Daniel
Daniel

Reputation: 6039

Maven: Add older version of the same artifact as dependency

Is it possible to add older version of the same artifact as dependency? Here is an example:

<groupId>edu.illinois.cs.cogcomp</groupId>
<artifactId>illinois-pos</artifactId>
<version>2.0.3</version>

<dependencies>
    <dependency>
        <groupId>edu.illinois.cs.cogcomp</groupId>
        <artifactId>illinois-pos</artifactId>
        <version>2.0.2</version>
        <classifier>model</classifier>
    </dependency>
</dependencies>

If not, is there any way to make it work?

Upvotes: 0

Views: 1252

Answers (2)

A_Di-Matteo
A_Di-Matteo

Reputation: 27862

Based on your comments (and further clarification and needs), I would suggest to have a Maven multi-module project structured as following:

  • A module providing the code using the latest dependency, which would not provide any test
  • A module providing only test cases and using the old dependency and as such running the tests on the concerned code by using another dependency. To make it work, the test module must have a dependency on the code module and explicitly re-declare the dependency version you effectively want for the tests.

As such, you would have a an aggregator pom (empty project, no sources, no tests) having packaging pom and defining two modules (i.e., code-module, test-module). You would keep on working on the code-module and then provide your test cases on the test-module, where you can also override and re-define any required dependency.

As such, as part of the same build (on the aggregator project) you could build the two modules as you need.

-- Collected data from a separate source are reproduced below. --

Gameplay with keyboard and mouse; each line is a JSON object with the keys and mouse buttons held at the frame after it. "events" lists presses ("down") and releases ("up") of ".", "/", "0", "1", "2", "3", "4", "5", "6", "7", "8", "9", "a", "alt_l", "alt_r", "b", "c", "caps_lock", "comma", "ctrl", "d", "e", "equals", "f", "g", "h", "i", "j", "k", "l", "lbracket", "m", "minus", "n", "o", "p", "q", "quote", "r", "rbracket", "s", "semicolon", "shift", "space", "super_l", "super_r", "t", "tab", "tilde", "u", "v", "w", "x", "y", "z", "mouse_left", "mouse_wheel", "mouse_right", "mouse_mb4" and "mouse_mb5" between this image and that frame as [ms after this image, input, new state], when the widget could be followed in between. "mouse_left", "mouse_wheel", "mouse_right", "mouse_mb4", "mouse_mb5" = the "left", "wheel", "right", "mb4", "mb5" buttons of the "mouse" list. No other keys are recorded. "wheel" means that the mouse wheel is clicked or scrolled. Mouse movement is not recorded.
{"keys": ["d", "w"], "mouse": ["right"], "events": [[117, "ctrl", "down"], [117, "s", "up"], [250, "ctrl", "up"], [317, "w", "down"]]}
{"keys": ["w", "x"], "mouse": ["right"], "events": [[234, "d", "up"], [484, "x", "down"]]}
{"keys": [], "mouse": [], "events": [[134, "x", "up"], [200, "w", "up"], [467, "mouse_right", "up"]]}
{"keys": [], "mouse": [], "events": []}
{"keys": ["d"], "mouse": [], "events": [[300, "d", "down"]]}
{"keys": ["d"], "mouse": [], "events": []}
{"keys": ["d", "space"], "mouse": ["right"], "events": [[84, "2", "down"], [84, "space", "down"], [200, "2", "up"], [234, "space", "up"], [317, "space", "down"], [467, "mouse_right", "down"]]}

Alternatively, keeping a single layer module, you could define a profile which would re-define the required dependency (with a different version) and run your test cases. That would also mean that:

  • As part of the default build, you will need to skip tests, configuring the Maven Surefire Plugin to skip tests via a property (i.e. <skip>${skip.tests}</skip>) which would have as default value true
  • You would then need to configure your profile to change the value of the skip.tests property to false and re-define the dependency

With the second approach, you would then need to execute your build twice: first build would run normally but skipping tests (mvn clean install), second build you would activate the profile and starting from the test phase (mvn test -Pprofile-name).

The first approach (multi-module project) is definitely more recommended.

Upvotes: 1

GreyBeardedGeek
GreyBeardedGeek

Reputation: 30088

No, it's not, because maven will just select the later version. That's because at runtime, java can't use both versions - if you had both in the classpath, the first one loaded would "win" and the other wouldn't be used.